Mr S was a 35-year-old taxi driver who was visiting his extended family abroad. While he was there he decided to have a routine health check in a private clinic. He told the doctor in the health clinic that he had noticed some rectal bleeding over the previous four months. The doctor did a digital rectal examination and proctoscopy and saw two rectal polyps. He gave Mr S a letter to take to his GP at home, explaining the findings and recommending a colonoscopy to further investigate his bowel. Mr S returned from overseas a week later and made an appointment with his GP, Dr A.
He gave Dr A the letter from the overseas health clinic and explained that he had noticed occasional rectal bleeding. Dr A noted that he had seen one of his colleagues a month before who had seen external haemorrhoids that were bleeding slightly. Dr A advised Mr S to avoid constipation to help with his haemorrhoids. He filed the letter from the health clinic but did not act on it.
The following year Mr S was still bleeding occasionally. He remembered the concerns of the overseas doctor and rang his GP surgery. He was given an appointment with Dr B. He explained that he had seen maroon blood on the toilet paper and in his stool for months and was concerned about the cause. Dr B examined him externally and noticed some simple haemorrhoids. He noted that Mr S was not keen on medication so advised him to drink more fluids and increase his fibre intake.
Mr S tried following this advice for six months, but the bleeding persisted so he visited Dr B again. Dr B did a purely external examination again and documented “simple external piles”. He prescribed anusol suppositories.
Over the next three months Mr S began to lose weight and feel very tired. His wife was concerned that he looked pale. He still had the bleeding and was having episodes of diarrhoea and constipation. He made an appointment with Dr C, another GP from his practice, who arranged for some blood tests, which showed significant iron deficiency anaemia. She referred Mr S to the colorectal team, who diagnosed rectal carcinoma.
He had a panproctocolectomy and the histological diagnosis was of two synchronous rectal carcinomas, Dukes stage C1. Multiple adenomas were found, some with high grade dysplasia, and it was considered that Mr S had Attenuated Polyposis Syndrome.
Mr S and his family were devastated. He struggled through chemotherapy and radiotherapy. He was told that it was not possible to reverse his iliostomy and that his five-year survival rate was 45-55%. He was very angry and made a claim against Dr A for not referring him earlier or taking notice of the overseas health clinic’s recommendations.
MPS sought the advice of an expert GP. He was critical of Dr A for failing to perform any examination of his own, relying instead on a prior examination by one of his colleagues. He felt that Dr A should have taken a fuller history including possible alteration in bowel habit, weight loss and abdominal pain. He felt that choosing to ignore the recommendations of the overseas clinic without making any attempt to reach his own diagnosis to explain the rectal bleeding failed to provide a reasonable standard of care.
He commented that haemorrhoids are a common cause of rectal bleeding in a 35-year-old but the decision to dismiss the clinic’s advice without adequately assessing the patient could not be defended.
The expert GP was also critical of Dr B. The notes from his two consultations gave no indication that any further history was taken. He felt that he should have conducted a digital rectal examination rather than just an external inspection and that this represented an unreasonable standard of care. He felt that a digital rectal examination would have revealed the polyps and thus a more timely referral.
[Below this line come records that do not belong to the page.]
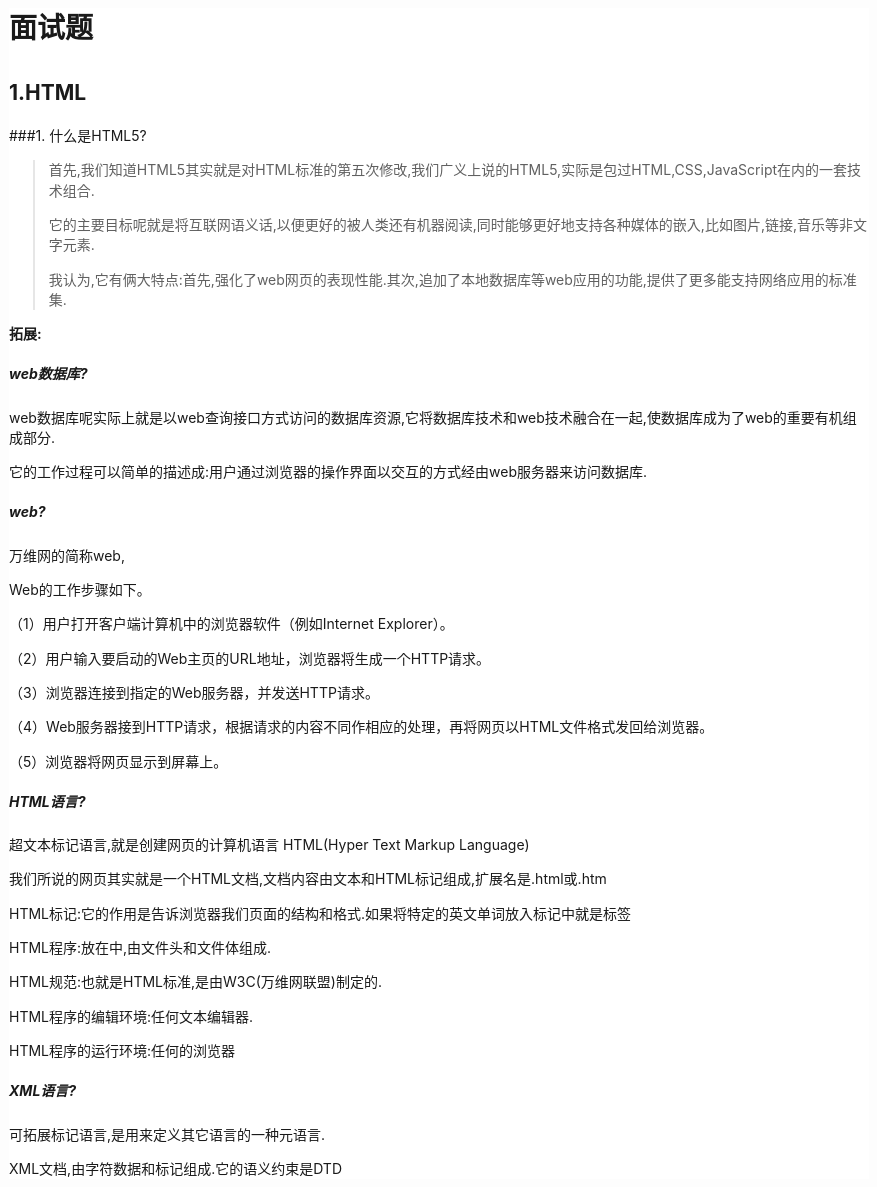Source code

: # 面试题



## 1.HTML

###1. 什么是HTML5?

> 首先,我们知道HTML5其实就是对HTML标准的第五次修改,我们广义上说的HTML5,实际是包过HTML,CSS,JavaScript在内的一套技术组合.
>
> 它的主要目标呢就是将互联网语义话,以便更好的被人类还有机器阅读,同时能够更好地支持各种媒体的嵌入,比如图片,链接,音乐等非文字元素.
>
> 我认为,它有俩大特点:首先,强化了web网页的表现性能.其次,追加了本地数据库等web应用的功能,提供了更多能支持网络应用的标准集.

**拓展:**

##### web数据库?

web数据库呢实际上就是以web查询接口方式访问的数据库资源,它将数据库技术和web技术融合在一起,使数据库成为了web的重要有机组成部分.

它的工作过程可以简单的描述成:用户通过浏览器的操作界面以交互的方式经由web服务器来访问数据库.

##### web?

万维网的简称web,

Web的工作步骤如下。

（1）用户打开客户端计算机中的浏览器软件（例如Internet Explorer）。

（2）用户输入要启动的Web主页的URL地址，浏览器将生成一个HTTP请求。

（3）浏览器连接到指定的Web服务器，并发送HTTP请求。

（4）Web服务器接到HTTP请求，根据请求的内容不同作相应的处理，再将网页以HTML文件格式发回给浏览器。

（5）浏览器将网页显示到屏幕上。

##### HTML语言?

超文本标记语言,就是创建网页的计算机语言  HTML(Hyper Text Markup Language)

我们所说的网页其实就是一个HTML文档,文档内容由文本和HTML标记组成,扩展名是.html或.htm

HTML标记:它的作用是告诉浏览器我们页面的结构和格式.如果将特定的英文单词放入标记中就是标签

HTML程序:放在<html></html>中,由文件头<head></head>和文件体<body></body>组成.

HTML规范:也就是HTML标准,是由W3C(万维网联盟)制定的.

HTML程序的编辑环境:任何文本编辑器.

HTML程序的运行环境:任何的浏览器

##### XML语言?

可拓展标记语言,是用来定义其它语言的一种元语言.

XML文档,由字符数据和标记组成.它的语义约束是DTD
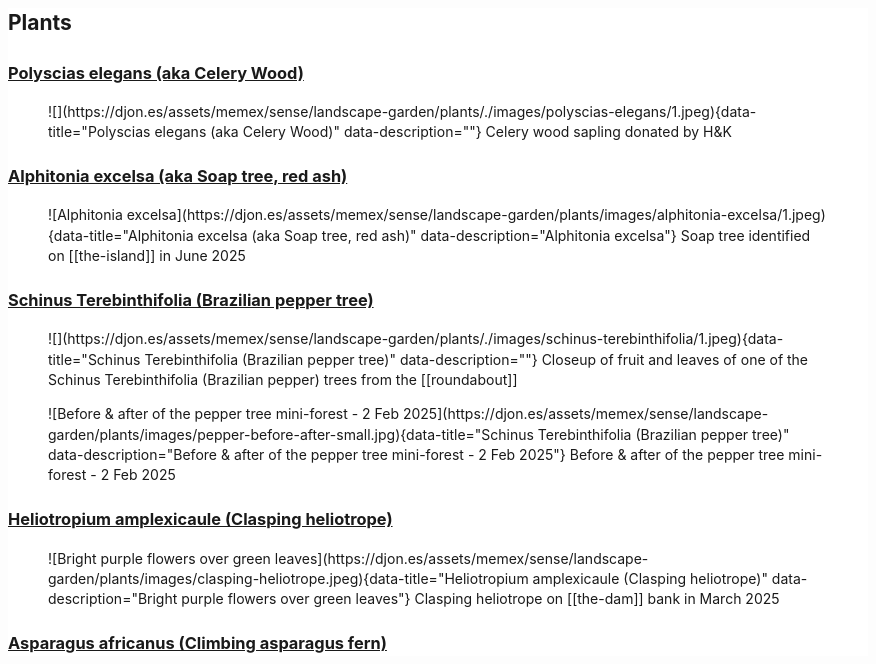 ## Plants



### [Polyscias elegans (aka Celery Wood)](plants/polyscias-elegans.md)


<figure markdown>
![](https://djon.es/assets/memex/sense/landscape-garden/plants/./images/polyscias-elegans/1.jpeg){data-title="Polyscias elegans (aka Celery Wood)" data-description=""}
<caption>Celery wood sapling donated by H&amp;K</caption>
</figure> 


### [Alphitonia excelsa (aka Soap tree, red ash)](plants/alphitonia-excelsa.md)


<figure markdown>
![Alphitonia excelsa](https://djon.es/assets/memex/sense/landscape-garden/plants/images/alphitonia-excelsa/1.jpeg){data-title="Alphitonia excelsa (aka Soap tree, red ash)" data-description="Alphitonia excelsa"}
<caption>Soap tree identified on [[the-island]] in June 2025</caption>
</figure> 


### [Schinus Terebinthifolia (Brazilian pepper tree)](plants/schinus-terebinthifolia.md)


<figure markdown>
![](https://djon.es/assets/memex/sense/landscape-garden/plants/./images/schinus-terebinthifolia/1.jpeg){data-title="Schinus Terebinthifolia (Brazilian pepper tree)" data-description=""}
<caption>Closeup of fruit and leaves of one of the Schinus Terebinthifolia (Brazilian pepper) trees from the [[roundabout]]</caption>
</figure> 

<figure markdown>
![Before &amp; after of the pepper tree mini-forest - 2 Feb 2025](https://djon.es/assets/memex/sense/landscape-garden/plants/images/pepper-before-after-small.jpg){data-title="Schinus Terebinthifolia (Brazilian pepper tree)" data-description="Before &amp; after of the pepper tree mini-forest - 2 Feb 2025"}
<caption>Before &amp; after of the pepper tree mini-forest - 2 Feb 2025</caption>
</figure> 


### [Heliotropium amplexicaule (Clasping heliotrope)](plants/heliotropium-amplexicaule.md)


<figure markdown>
![Bright purple flowers over green leaves](https://djon.es/assets/memex/sense/landscape-garden/plants/images/clasping-heliotrope.jpeg){data-title="Heliotropium amplexicaule (Clasping heliotrope)" data-description="Bright purple flowers over green leaves"}
<caption>Clasping heliotrope on [[the-dam]] bank in March 2025</caption>
</figure> 


### [Asparagus africanus (Climbing asparagus fern)](plants/asparagus-africanus.md)


[//begin]: # "Autogenerated link references for markdown compatibility"
[wood-duck-meadows]: wood-duck-meadows "Wood duck meadows"
[computational-components]: ../../colophon/computational-components "Computational components"
[//end]: # "Autogenerated link references"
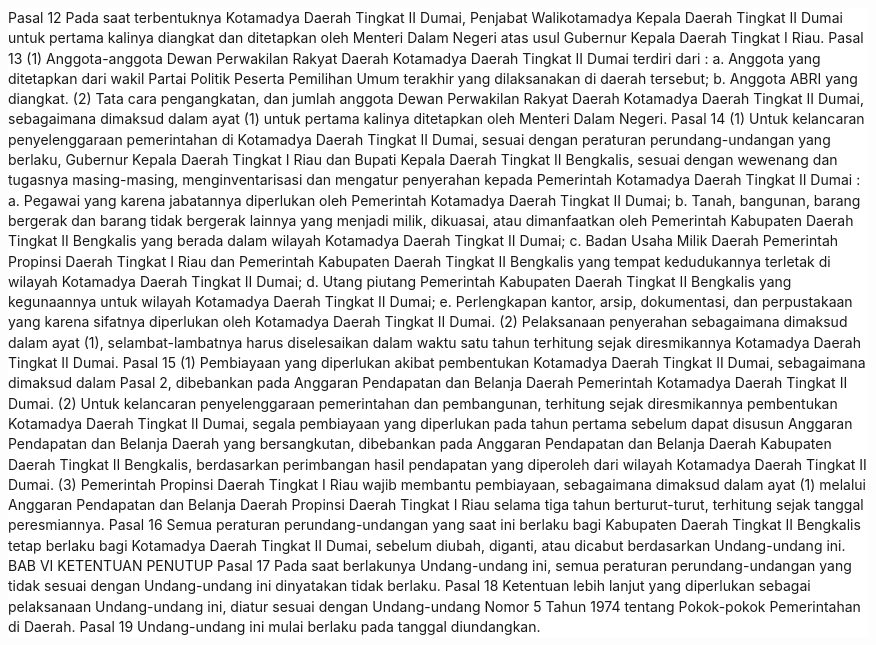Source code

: Pasal 12
Pada saat terbentuknya Kotamadya Daerah Tingkat II Dumai, Penjabat Walikotamadya Kepala Daerah Tingkat II Dumai untuk pertama kalinya diangkat dan ditetapkan oleh Menteri Dalam Negeri atas usul Gubernur Kepala Daerah Tingkat I Riau.
Pasal 13
(1) Anggota-anggota Dewan Perwakilan Rakyat Daerah Kotamadya Daerah Tingkat II Dumai terdiri dari :
a. Anggota yang ditetapkan dari wakil Partai Politik Peserta Pemilihan Umum terakhir yang dilaksanakan di daerah tersebut;
b. Anggota ABRI yang diangkat.
(2) Tata cara pengangkatan, dan jumlah anggota Dewan Perwakilan Rakyat Daerah Kotamadya Daerah Tingkat II Dumai, sebagaimana dimaksud dalam ayat (1) untuk pertama kalinya ditetapkan oleh Menteri Dalam Negeri.
Pasal 14
(1) Untuk kelancaran penyelenggaraan pemerintahan di Kotamadya Daerah Tingkat II Dumai, sesuai dengan peraturan perundang-undangan yang berlaku, Gubernur Kepala Daerah Tingkat I Riau dan Bupati Kepala Daerah Tingkat II Bengkalis, sesuai dengan wewenang dan tugasnya masing-masing, menginventarisasi dan mengatur penyerahan kepada Pemerintah Kotamadya Daerah Tingkat II Dumai :
a. Pegawai yang karena jabatannya diperlukan oleh Pemerintah Kotamadya Daerah Tingkat II Dumai;
b. Tanah, bangunan, barang bergerak dan barang tidak bergerak lainnya yang menjadi milik, dikuasai, atau dimanfaatkan oleh Pemerintah Kabupaten Daerah Tingkat II Bengkalis yang berada dalam wilayah Kotamadya Daerah Tingkat II Dumai;
c. Badan Usaha Milik Daerah Pemerintah Propinsi Daerah Tingkat I Riau dan Pemerintah Kabupaten Daerah Tingkat II Bengkalis yang tempat kedudukannya terletak di wilayah Kotamadya Daerah Tingkat II Dumai;
d. Utang piutang Pemerintah Kabupaten Daerah Tingkat II Bengkalis yang kegunaannya untuk wilayah Kotamadya Daerah Tingkat II Dumai;
e. Perlengkapan kantor, arsip, dokumentasi, dan perpustakaan yang karena sifatnya diperlukan oleh Kotamadya Daerah Tingkat II Dumai.
(2) Pelaksanaan penyerahan sebagaimana dimaksud dalam ayat (1), selambat-lambatnya harus diselesaikan dalam waktu satu tahun terhitung sejak diresmikannya Kotamadya Daerah Tingkat II Dumai.
Pasal 15
(1) Pembiayaan yang diperlukan akibat pembentukan Kotamadya Daerah Tingkat II Dumai, sebagaimana dimaksud dalam Pasal 2, dibebankan pada Anggaran Pendapatan dan Belanja Daerah Pemerintah Kotamadya Daerah Tingkat II Dumai.
(2) Untuk kelancaran penyelenggaraan pemerintahan dan pembangunan, terhitung sejak diresmikannya pembentukan Kotamadya Daerah Tingkat II Dumai, segala pembiayaan yang diperlukan pada tahun pertama sebelum dapat disusun Anggaran Pendapatan dan Belanja Daerah yang bersangkutan, dibebankan pada Anggaran Pendapatan dan Belanja Daerah Kabupaten Daerah Tingkat II Bengkalis, berdasarkan perimbangan hasil pendapatan yang diperoleh dari wilayah Kotamadya Daerah Tingkat II Dumai.
(3) Pemerintah Propinsi Daerah Tingkat I Riau wajib membantu pembiayaan, sebagaimana dimaksud dalam ayat (1) melalui Anggaran Pendapatan dan Belanja Daerah Propinsi Daerah Tingkat I Riau selama tiga tahun berturut-turut, terhitung sejak tanggal peresmiannya.
Pasal 16
Semua peraturan perundang-undangan yang saat ini berlaku bagi Kabupaten Daerah Tingkat II Bengkalis tetap berlaku bagi Kotamadya Daerah Tingkat II Dumai, sebelum diubah, diganti, atau dicabut berdasarkan Undang-undang ini.
BAB VI KETENTUAN PENUTUP
Pasal 17
Pada saat berlakunya Undang-undang ini, semua peraturan perundang-undangan yang tidak sesuai dengan Undang-undang ini dinyatakan tidak berlaku.
Pasal 18
Ketentuan lebih lanjut yang diperlukan sebagai pelaksanaan Undang-undang ini, diatur sesuai dengan Undang-undang Nomor 5 Tahun 1974 tentang Pokok-pokok Pemerintahan di Daerah.
Pasal 19
Undang-undang ini mulai berlaku pada tanggal diundangkan.
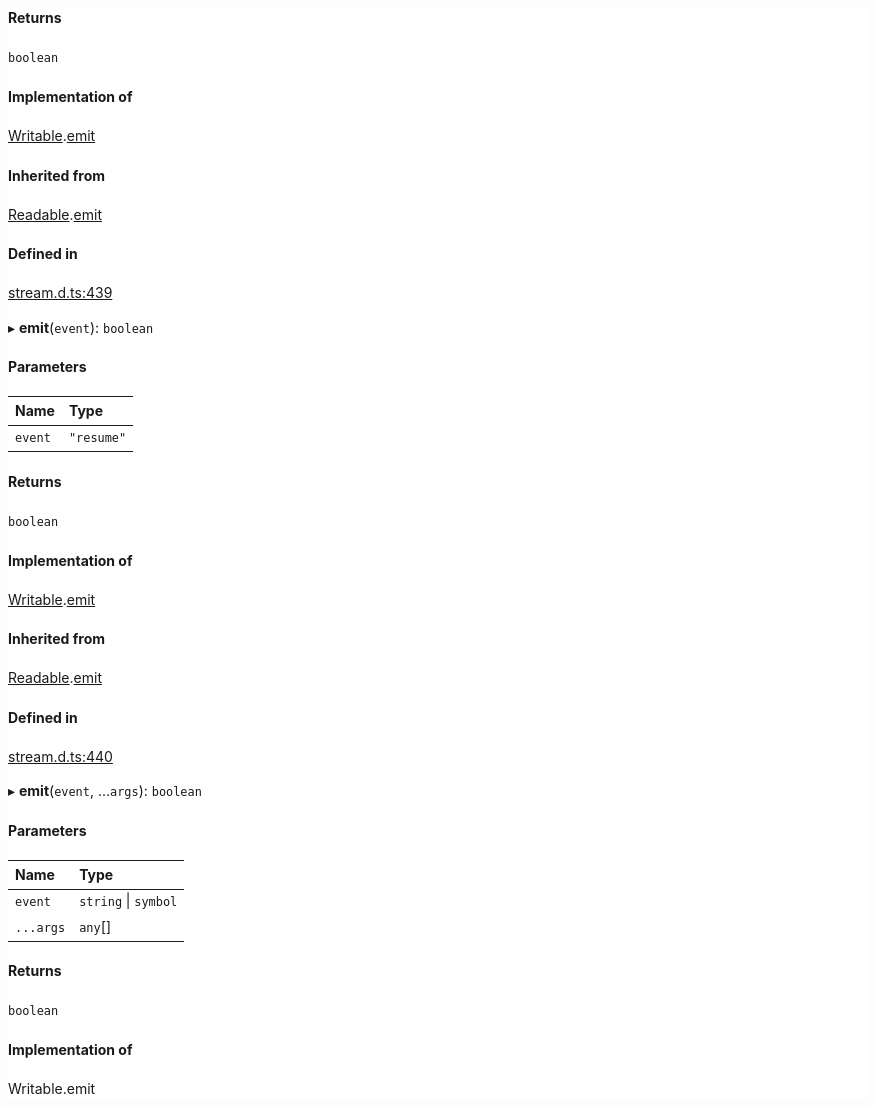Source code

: #### Returns

`boolean`

#### Implementation of

[Writable](stream._stream_.Writable.md).[emit](stream._stream_.Writable.md#emit)

#### Inherited from

[Readable](stream._stream_.Readable.md).[emit](stream._stream_.Readable.md#emit)

#### Defined in

[stream.d.ts:439](https://github.com/goodcodedev/bun-types/blob/8bd1b3a/stream.d.ts#L439)

▸ **emit**(`event`): `boolean`

#### Parameters

| Name | Type |
| :------ | :------ |
| `event` | ``"resume"`` |

#### Returns

`boolean`

#### Implementation of

[Writable](stream._stream_.Writable.md).[emit](stream._stream_.Writable.md#emit)

#### Inherited from

[Readable](stream._stream_.Readable.md).[emit](stream._stream_.Readable.md#emit)

#### Defined in

[stream.d.ts:440](https://github.com/goodcodedev/bun-types/blob/8bd1b3a/stream.d.ts#L440)

▸ **emit**(`event`, ...`args`): `boolean`

#### Parameters

| Name | Type |
| :------ | :------ |
| `event` | `string` \| `symbol` |
| `...args` | `any`[] |

#### Returns

`boolean`

#### Implementation of

Writable.emit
The opinion of a professor in colorectal surgery was sought. He considered that if Dr A had performed a digital rectal examination at Mr S’s first presentation he would have been able to palpate the polypoid lesion in the lower rectum. This should have raised suspicions such that he would have made the referral for colonoscopy. He felt that Mr S would not have avoided a panproctocolectomy because he had multiple other polyps in his colon and was thought to have Attenuated Polyposis Syndrome.
He did state that if the resection had been done closer to presentation, the tumour would have been more likely to be a Dukes A or B and he would have had a five-year survival rate of 70-95%.
The case went to court and was settled for a high amount.
- Common, normally benign symptoms can on occasion be more serious.
- Be prepared to reassess patients if their symptoms are not resolving by taking a detailed history and conducting a thorough examination.
- A diagnosis may need to be revisited on subsequent consultations rather than relying solely on former colleagues’ decisions.
- Regardless of the fact someone has a consultation overseas out of context, it is never safe to ignore the findings of those consultations and investigations without properly ruling them out first.
- In the UK the National Institute for Clinical Excellence (NICE) has produced guidelines for referring suspected cancer cases.